I was working on a problem:
"Given $x+2y+3z=15$, find the minimal value of $x^2+y^2+z^2$."
I tried to find the answer by balancing out each of the three variables. However, I there appeared to be a smaller value than the answer I found. Does anyone know how I am intended to solve this?
On
We are given that $f(x,y,z)= x^2+y^2+z^2$ with the constraint $x + 2y+3z=15$. Let's define $g(x,y,z)=x + 2y+3z - 15$ and then relate partial derivatives between $f$ and $g$. We will multiply all the partial derivatives of $g$ by our Lagrange multiplier $\lambda$.
$$2x=\lambda$$ $$2y=2\lambda$$ $$2z=3\lambda$$
We now need to solve all three of these equations for $\lambda$. Multiply all of them to get $2xyz$ on the LHS.

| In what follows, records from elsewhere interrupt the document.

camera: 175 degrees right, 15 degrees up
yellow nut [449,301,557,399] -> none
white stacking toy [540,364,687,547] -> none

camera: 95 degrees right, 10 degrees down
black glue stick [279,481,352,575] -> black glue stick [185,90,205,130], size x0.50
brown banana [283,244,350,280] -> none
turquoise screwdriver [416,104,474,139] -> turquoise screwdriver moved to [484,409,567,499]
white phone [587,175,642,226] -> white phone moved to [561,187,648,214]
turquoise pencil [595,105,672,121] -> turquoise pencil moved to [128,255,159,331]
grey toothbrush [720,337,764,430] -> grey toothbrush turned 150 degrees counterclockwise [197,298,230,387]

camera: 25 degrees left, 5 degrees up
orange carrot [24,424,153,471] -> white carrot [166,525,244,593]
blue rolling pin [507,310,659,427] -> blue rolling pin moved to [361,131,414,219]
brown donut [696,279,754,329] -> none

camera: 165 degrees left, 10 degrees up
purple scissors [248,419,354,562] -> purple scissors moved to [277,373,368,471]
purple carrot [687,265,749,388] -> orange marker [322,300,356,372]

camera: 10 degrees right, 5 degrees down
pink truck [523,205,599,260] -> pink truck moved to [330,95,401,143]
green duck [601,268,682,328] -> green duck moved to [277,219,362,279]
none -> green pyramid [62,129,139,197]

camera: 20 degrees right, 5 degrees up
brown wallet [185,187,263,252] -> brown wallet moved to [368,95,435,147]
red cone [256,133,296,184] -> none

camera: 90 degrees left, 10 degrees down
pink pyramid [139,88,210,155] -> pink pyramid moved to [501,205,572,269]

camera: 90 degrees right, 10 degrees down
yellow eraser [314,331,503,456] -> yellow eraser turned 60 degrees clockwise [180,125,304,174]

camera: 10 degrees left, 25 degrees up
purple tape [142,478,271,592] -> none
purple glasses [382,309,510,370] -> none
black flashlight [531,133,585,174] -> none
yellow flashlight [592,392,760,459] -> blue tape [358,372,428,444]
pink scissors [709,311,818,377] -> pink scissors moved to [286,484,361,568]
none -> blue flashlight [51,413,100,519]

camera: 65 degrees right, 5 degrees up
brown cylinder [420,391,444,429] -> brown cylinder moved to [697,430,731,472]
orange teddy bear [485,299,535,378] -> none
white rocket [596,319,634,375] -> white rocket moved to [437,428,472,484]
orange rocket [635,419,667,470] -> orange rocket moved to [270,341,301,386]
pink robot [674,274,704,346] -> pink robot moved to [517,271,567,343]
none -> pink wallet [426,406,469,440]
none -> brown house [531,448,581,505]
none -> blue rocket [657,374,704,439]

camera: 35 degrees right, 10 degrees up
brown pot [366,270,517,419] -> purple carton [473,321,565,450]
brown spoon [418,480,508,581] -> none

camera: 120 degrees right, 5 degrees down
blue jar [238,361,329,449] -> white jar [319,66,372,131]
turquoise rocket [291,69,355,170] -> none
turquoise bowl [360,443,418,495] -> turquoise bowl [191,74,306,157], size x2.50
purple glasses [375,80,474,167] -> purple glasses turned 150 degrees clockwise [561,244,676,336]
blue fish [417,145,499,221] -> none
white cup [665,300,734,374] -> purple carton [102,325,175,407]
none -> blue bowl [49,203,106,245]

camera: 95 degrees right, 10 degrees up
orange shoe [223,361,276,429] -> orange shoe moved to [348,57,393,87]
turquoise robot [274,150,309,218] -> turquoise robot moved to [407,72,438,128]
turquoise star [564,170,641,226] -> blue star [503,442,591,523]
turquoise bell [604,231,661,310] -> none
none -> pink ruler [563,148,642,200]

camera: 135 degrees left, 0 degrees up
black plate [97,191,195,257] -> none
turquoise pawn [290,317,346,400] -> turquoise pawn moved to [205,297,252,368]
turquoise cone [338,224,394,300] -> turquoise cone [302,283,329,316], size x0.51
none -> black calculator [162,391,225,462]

$$2xyz = \lambda yz$$ $$2xyz = 2\lambda xz$$ $$2xyz = 3\lambda xy$$
If we divide both sides by $\lambda$ then the LHS for all three equations will be $\dfrac{2xyz}{\lambda}$. Then, all three equations on the RHS are equal and we can write
$$yz=2xz=3xy$$
Therefore, if we review our constraint $x + 2y+3z=15$, we see that we form the following solutions:
$$x=0,~y=0,~z=5\tag{1}$$ $$x=0,~y=\frac{15}{2},~z=0\tag{2}$$ $$x = \frac{15}{14},~ y = \frac{15}{7},~ z = \frac{45}{14}\tag{3}$$ $$x = 15,~ y = 0,~ z=0\tag{4}$$
and if we evaluate these against $f(z,y,z)$
$$f(x,y,z)=25\tag{1*}$$ $$f(x,y,z)=\frac{225}{4}\tag{2*}$$ $$f(x,y,z)=\frac{225}{14}\tag{3*}$$ $$f(x,y,z)=225\tag{4*}$$
we see that $(3)$ returns the minimum value of $f(x,y,z)=\dfrac{225}{14}$.
by cauchy Schwarz we get $$(x+2y+3z)^2\le (x^2+y^2+z^2)(1+4+9)$$ so $$\frac{225}{14}\le x^2+y^2+z^2$$